Pekín incorpora la IA a su marco de ciberseguridad
China ha integrado formalmente la inteligencia artificial en su legislación nacional de ciberseguridad y continúa desarrollando normas institucionales y códigos éticos. En julio firmó con otros 28 países un acuerdo para constituir una organización mundial de cooperación sobre IA, con el propósito declarado de ampliar la supervisión internacional.
El ministro chino de Seguridad del Estado, Chen Yixin, describió la IA como el principal campo de batalla de la competencia tecnológica mundial. Entre los riesgos enumeró la manipulación de contenidos, las redes automatizadas de propaganda, las filtraciones de datos, los ataques contra infraestructura esencial y la transformación de las operaciones militares.
Esa lista muestra que Pekín reconoce amenazas relevantes. La diferencia con Washington se encuentra en el modo de responder y en quién define los límites. Las autoridades chinas rechazan que la seguridad nacional sirva para imponer controles de exportación, monopolizar estándares o excluir a empresas del país de la elaboración de reglas internacionales.
La distancia entre los modelos se reduce
La discusión ocurre cuando los sistemas chinos han acortado parte de la brecha de rendimiento. El Índice de IA 2026 de la Universidad de Stanford señala una reducción considerable en la distancia entre los mejores modelos de ambos países. Desde 2025, desarrollos estadounidenses y chinos se han alternado en posiciones destacadas de Arena, una clasificación basada en comparaciones a ciegas realizadas por usuarios.
En marzo, el modelo líder de Anthropic superaba al principal competidor chino por solo 2.7 por ciento en esa evaluación. Estados Unidos mantiene ventajas mayores en capacidad de cómputo, inversión, acceso a semiconductores de última generación y número de modelos considerados de primer nivel.
China ha respondido con modelos abiertos, precios más bajos y estrategias para extraer más rendimiento de recursos limitados. La integración acelerada en fábricas, servicios públicos y aplicaciones de consumo también forma parte de su apuesta por trasladar la investigación a la economía real.
Acusaciones por destilación elevan la tensión
Agencias de seguridad estadounidenses acusaron este mes a DeepSeek, Moonshot AI, MiniMax, Alibaba, StepFun y Zhipu AI de obtener capacidades de modelos de Estados Unidos mediante procesos de destilación a escala industrial. La técnica permite entrenar un sistema más pequeño y económico con las respuestas producidas por otro de mayor tamaño.

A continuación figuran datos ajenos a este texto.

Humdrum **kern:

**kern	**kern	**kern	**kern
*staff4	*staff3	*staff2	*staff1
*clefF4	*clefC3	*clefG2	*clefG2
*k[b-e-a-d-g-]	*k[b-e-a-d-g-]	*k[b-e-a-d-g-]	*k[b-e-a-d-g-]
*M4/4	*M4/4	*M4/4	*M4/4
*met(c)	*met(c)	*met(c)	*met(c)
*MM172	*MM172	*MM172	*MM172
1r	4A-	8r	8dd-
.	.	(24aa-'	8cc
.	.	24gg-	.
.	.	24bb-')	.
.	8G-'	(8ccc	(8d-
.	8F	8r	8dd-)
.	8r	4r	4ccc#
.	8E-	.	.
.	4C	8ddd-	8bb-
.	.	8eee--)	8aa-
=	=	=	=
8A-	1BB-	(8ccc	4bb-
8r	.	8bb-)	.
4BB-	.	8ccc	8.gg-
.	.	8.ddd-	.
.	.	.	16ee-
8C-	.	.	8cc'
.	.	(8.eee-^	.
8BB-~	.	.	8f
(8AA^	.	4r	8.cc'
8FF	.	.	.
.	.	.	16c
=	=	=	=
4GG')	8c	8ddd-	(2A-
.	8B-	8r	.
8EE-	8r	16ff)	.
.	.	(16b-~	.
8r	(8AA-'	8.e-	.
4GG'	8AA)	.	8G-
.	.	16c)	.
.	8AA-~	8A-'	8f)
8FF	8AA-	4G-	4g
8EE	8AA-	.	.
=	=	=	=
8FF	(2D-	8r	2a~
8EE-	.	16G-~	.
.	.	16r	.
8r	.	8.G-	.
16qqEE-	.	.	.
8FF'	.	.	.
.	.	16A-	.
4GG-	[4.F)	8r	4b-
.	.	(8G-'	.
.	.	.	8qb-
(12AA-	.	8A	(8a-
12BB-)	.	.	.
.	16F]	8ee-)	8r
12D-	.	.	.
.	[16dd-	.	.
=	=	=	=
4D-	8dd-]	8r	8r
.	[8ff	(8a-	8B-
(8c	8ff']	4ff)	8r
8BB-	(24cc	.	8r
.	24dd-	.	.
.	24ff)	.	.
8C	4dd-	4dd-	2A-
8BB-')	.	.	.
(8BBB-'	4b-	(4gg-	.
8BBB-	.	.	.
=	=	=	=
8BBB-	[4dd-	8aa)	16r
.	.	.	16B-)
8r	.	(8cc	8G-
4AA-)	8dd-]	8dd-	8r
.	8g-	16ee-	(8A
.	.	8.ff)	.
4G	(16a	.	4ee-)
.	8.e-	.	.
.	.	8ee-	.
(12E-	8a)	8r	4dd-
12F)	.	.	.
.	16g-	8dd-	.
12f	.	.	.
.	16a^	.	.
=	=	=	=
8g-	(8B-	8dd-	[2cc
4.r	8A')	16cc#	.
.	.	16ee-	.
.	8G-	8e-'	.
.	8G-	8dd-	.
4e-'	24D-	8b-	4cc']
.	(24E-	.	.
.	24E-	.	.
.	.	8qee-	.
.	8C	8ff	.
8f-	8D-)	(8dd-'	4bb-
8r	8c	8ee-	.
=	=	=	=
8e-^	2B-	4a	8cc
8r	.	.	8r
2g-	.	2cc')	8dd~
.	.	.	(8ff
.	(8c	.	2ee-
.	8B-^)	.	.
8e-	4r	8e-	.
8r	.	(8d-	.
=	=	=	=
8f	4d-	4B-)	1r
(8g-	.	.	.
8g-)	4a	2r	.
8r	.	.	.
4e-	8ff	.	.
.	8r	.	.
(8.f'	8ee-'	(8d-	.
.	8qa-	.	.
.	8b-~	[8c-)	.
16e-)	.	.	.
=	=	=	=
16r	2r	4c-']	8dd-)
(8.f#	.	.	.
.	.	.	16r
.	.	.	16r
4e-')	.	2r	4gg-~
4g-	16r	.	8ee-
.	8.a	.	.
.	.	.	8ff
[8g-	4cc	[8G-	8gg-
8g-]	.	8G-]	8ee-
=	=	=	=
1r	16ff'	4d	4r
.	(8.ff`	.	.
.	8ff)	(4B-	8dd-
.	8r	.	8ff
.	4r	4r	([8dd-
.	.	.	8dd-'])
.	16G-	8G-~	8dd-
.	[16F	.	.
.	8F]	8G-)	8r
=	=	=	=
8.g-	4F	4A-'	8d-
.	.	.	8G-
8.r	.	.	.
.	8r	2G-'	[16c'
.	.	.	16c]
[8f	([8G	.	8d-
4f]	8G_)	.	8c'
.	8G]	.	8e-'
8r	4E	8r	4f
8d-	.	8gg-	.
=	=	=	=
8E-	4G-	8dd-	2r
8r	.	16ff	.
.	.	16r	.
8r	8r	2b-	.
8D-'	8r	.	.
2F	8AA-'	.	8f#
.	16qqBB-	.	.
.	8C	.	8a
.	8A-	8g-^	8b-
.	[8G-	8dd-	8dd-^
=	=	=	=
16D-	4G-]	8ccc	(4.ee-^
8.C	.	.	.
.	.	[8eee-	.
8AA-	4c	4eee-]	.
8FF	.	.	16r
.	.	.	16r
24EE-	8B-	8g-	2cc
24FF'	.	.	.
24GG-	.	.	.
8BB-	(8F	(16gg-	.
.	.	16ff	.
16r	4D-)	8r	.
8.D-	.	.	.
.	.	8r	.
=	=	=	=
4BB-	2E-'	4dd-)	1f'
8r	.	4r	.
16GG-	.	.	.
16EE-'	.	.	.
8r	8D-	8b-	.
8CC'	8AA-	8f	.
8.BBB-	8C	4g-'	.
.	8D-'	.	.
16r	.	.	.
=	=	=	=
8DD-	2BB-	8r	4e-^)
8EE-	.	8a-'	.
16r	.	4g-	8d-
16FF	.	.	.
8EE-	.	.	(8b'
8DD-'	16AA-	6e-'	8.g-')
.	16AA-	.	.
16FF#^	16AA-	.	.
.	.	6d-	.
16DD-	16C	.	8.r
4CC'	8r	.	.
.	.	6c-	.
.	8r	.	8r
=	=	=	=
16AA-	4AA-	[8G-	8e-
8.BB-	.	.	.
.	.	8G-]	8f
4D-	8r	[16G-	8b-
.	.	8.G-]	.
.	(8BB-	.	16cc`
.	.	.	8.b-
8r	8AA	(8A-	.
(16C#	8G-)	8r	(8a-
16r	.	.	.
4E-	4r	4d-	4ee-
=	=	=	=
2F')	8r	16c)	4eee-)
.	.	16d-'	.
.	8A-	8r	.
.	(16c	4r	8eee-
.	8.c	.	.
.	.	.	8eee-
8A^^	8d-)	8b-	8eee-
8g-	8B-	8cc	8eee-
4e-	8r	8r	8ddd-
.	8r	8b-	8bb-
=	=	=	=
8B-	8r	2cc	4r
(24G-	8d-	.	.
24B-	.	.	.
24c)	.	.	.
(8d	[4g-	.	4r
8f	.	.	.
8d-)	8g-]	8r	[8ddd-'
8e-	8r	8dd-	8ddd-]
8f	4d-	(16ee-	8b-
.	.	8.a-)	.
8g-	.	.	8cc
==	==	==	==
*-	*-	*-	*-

El Ministerio de Comercio chino negó las acusaciones, sostuvo que la destilación es habitual en la industria y acusó a Washington de intentar monopolizar el sector. El intercambio confirma que las reglas técnicas, comerciales y de seguridad ya forman una sola disputa.
Ambas potencias coinciden en que los riesgos no pueden abordarse dentro de una sola frontera, pero mantienen posiciones opuestas sobre controles y acceso. El desafío será construir salvaguardas verificables sin convertirlas en instrumentos de exclusión. Mientras no exista un marco compartido, cada advertencia sobre seguridad seguirá siendo leída también como una maniobra en la carrera por el liderazgo.
Fuentes: El País, Índice de IA 2026 de la Universidad de Stanford.